──────── SUPPLIED MATERIAL ────────

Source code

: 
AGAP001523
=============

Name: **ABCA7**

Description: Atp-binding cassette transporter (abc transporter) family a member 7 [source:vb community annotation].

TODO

────────

ACTIVITY: Reproduce exactly the line containing "Name: **ABCA7**" and every line after it through the end of the records above, and nothing else.

SOLUTION TO THIS PROBLEM:
Name: **ABCA7**

Description: Atp-binding cassette transporter (abc transporter) family a member 7 [source:vb community annotation].

TODO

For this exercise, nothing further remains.